Going back and forth between the Old and New Worlds exposed Brianne to different winemaking cultures. "France is so different, there’s such a connection between the winery and the vineyard," she recalled, comparing it to Oregon "where the Mexicans pick the fruit and bring it to the winery and then it happens there."
But her star wines, and the hallmark varietal of Oregon, are Pinot Noir. Each wine is made from a single vineyard, something less common in Oregon than Burgundy.
Currently, Day makes six wines, which are mostly sold at restaurants and wine shops in Portland and New York City. Her rosé, a 50-50 blend of Tannat and Côt (she prefers the French name to "Malbec," so customers don't associate her wine with oaky, juicy Argentine Malbec), is a high-acid wine with berry overtones that stands up well to all sorts of foods, including seafood. She only made 45 cases of the rosé, and it’s sold out—so if you see it, grab a bottle. Day also made a natural sparkling wine this year out of Malvasia, called Mamacita. But her star wines, and the hallmark varietal of Oregon, are Pinot Noir. Each wine is made from a single vineyard, something less common in Oregon than Burgundy. When Day began her first vintage in 2012, the owners of Crowley Station vineyard in the Eola-Amity Hills approached her, requesting that she be the first to produce a single vineyard wine with their grapes. Since Day, three other winemakers have followed in making single vineyard juice. Day's Crowley Station wine is 100 percent destemmed, and it rests in 25 percent new oak (although there's minimal barrel flavor on the wine), and tastes fresh and pretty, with hardly any tannin.
Day works in a Burgundian tradition, carefully crafting her winemaking according to the needs of the vineyard and the harvest.

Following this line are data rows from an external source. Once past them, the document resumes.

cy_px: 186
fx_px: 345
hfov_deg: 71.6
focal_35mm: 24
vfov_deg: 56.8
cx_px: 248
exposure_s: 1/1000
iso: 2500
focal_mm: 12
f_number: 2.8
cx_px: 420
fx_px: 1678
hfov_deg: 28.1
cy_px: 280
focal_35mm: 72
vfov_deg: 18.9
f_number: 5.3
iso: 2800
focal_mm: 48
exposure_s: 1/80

This technique shows in her wines, which are elegant, if still representative of a winemaker early in her career whose work will surely improve. Day adds no yeast to induce fermentation, though she does add some sulfur to her wines to stabilize them. "Most people sulfur at the crush pad," she said, speaking generally about winemakers everywhere, "but I don’t want to kill the microorganisms there," so she waits until after secondary/malolactic fermentation.

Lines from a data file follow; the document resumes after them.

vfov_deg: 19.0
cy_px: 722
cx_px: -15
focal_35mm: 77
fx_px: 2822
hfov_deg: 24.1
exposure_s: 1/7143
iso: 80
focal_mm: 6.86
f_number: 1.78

But Brianne Day strives to do more than make beautiful wine. She’s here to do even more than elevate Oregon wine to a new level, or to make it popular amongst natural wine crowds in cities like New York—something that garagiste wineries in Portland like Bow & Arrow and Division have already accomplished. She’s here, quite possibly, to create community. By helping other winemakers find their own paths, providing them with space and mentorship, and continuing to work with growers by putting grapes in the hands of winemakers who make fruit sing.

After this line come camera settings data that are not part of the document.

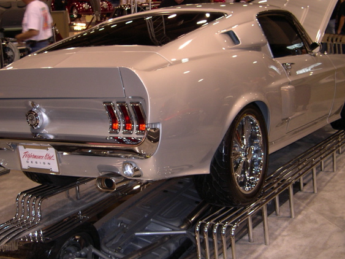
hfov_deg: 35.5
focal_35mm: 54
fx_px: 538
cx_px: 157
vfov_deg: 27.0
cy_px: 119
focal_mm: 8
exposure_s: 1/30
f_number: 2.8
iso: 100
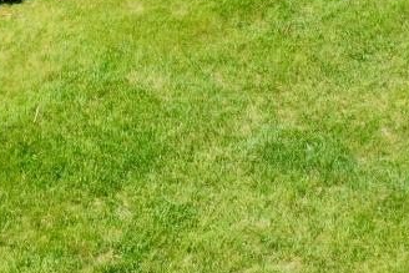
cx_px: 80
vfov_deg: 10.0
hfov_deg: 15.9
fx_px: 1455
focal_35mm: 128
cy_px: -253
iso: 100
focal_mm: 10.26
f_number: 6.3
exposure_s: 1/320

The new Day Wines winery-slash-incubator is scheduled to open this fall, if all goes according to plan. When Day presented the idea to her investors, she was expecting to "scare them off," but they loved the concept and wanted to take it all the way. Probably, they saw her drive and ambition, and knew that she was bound for success. Oregon will be a place to watch for start-up natural winemakers in years to come. And let this be a lesson to all the aspiring entrepreneurs out there: your years of waiting tables and interning might very well pay off. Especially if you roll up your sleeves a bit, and flash that provocative tattoo.